What is being asked.
Reproduce each of the following items word for word, leaving out the pictures.

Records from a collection
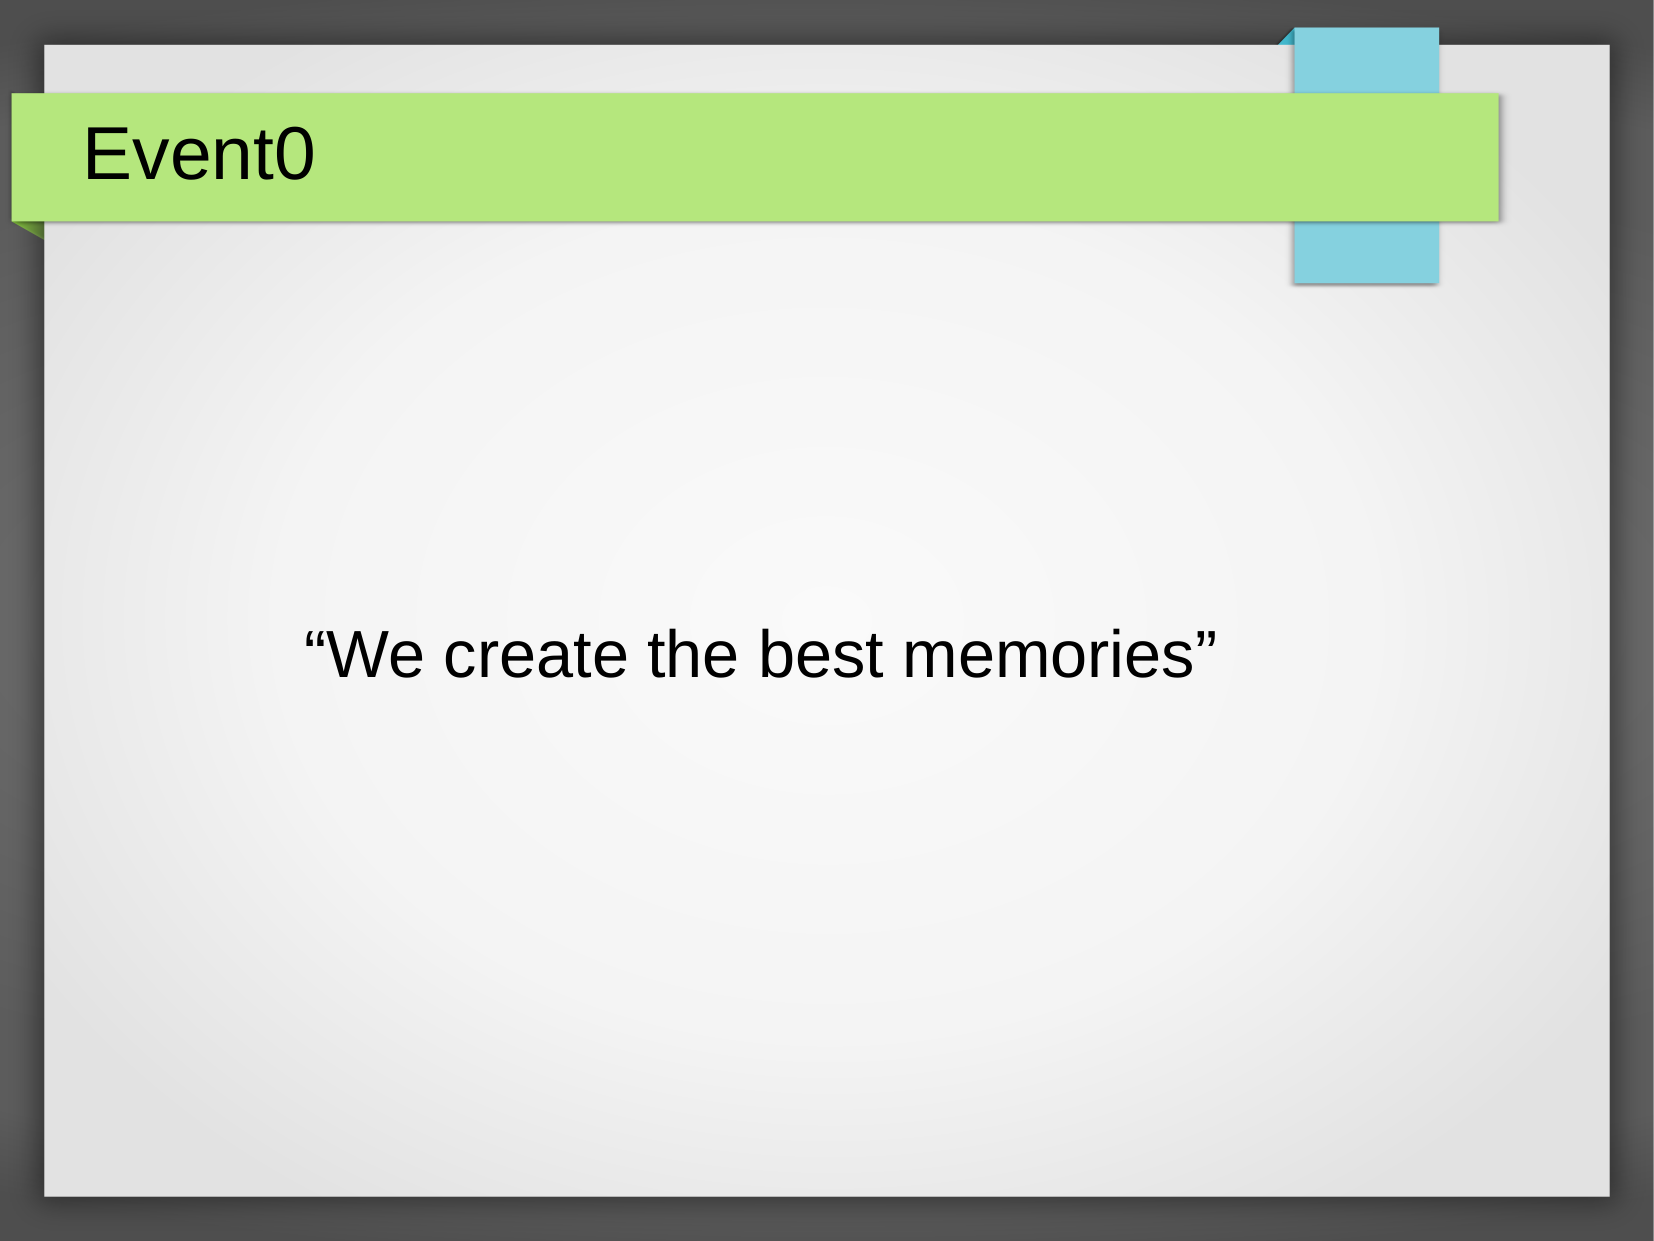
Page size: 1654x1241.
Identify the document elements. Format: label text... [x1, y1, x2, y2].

subtitle “We create the best memories” [97, 540, 1426, 770]
picture [0, 0, 1654, 1241]
title Event0 [82, 94, 1264, 213]
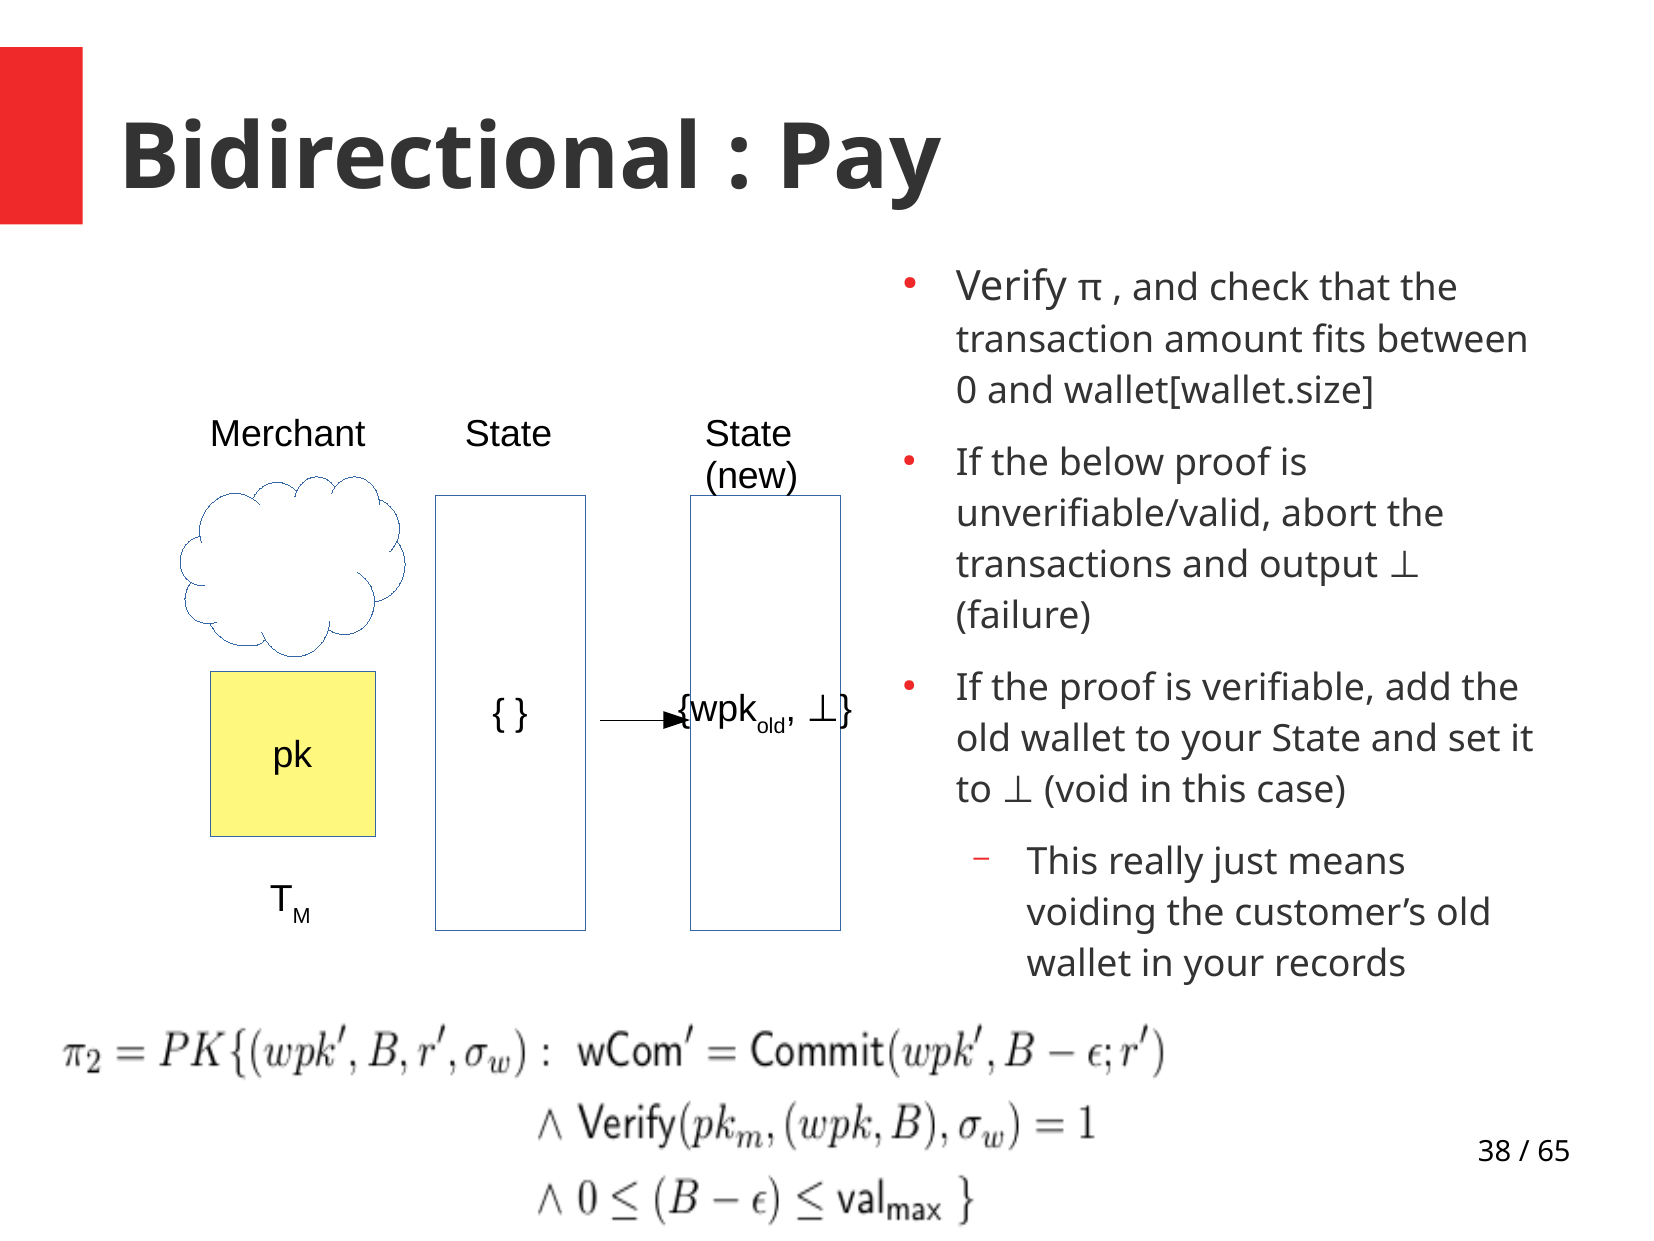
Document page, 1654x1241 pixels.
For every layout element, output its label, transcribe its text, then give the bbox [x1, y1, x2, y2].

text_box pk [210, 671, 376, 837]
text_box { } [435, 495, 586, 931]
text_box State [450, 405, 601, 504]
text_box State (new) [690, 405, 841, 504]
text_box [180, 476, 406, 657]
list Verify π , and check that the transaction amount fits between 0 and wallet[wallet.size] If the below proof is unverifiable/valid, abort the transactions and output ⊥ (failure) If the proof is verifiable, add the old wallet to your State and set it to ⊥ (void in this case) This really just means voiding the customer’s old wallet in your records [885, 255, 1536, 976]
text_box Merchant [195, 405, 541, 462]
text_box {wpkold, ⊥} [690, 504, 841, 931]
title Bidirectional : Pay [118, 49, 1571, 257]
picture [60, 1020, 1170, 1230]
text_box TM [255, 870, 346, 946]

Task solution.
Page size: 1654x1241.
Identify the document elements. Format: label text... [x1, y1, x2, y2].

subtitle “We create the best memories” [97, 540, 1426, 770]
picture [0, 0, 1654, 1241]
title Event0 [82, 94, 1264, 213]
Document page, 1654x1241 pixels.
For every layout element, output its label, transcribe its text, then give the bbox [x1, y1, x2, y2].

text_box pk [210, 671, 376, 837]
text_box { } [435, 495, 586, 931]
text_box State [450, 405, 601, 504]
text_box State (new) [690, 405, 841, 504]
text_box [180, 476, 406, 657]
list Verify π , and check that the transaction amount fits between 0 and wallet[wallet.size] If the below proof is unverifiable/valid, abort the transactions and output ⊥ (failure) If the proof is verifiable, add the old wallet to your State and set it to ⊥ (void in this case) This really just means voiding the customer’s old wallet in your records [885, 255, 1536, 976]
text_box Merchant [195, 405, 541, 462]
text_box {wpkold, ⊥} [690, 504, 841, 931]
title Bidirectional : Pay [118, 49, 1571, 257]
picture [60, 1020, 1170, 1230]
text_box TM [255, 870, 346, 946]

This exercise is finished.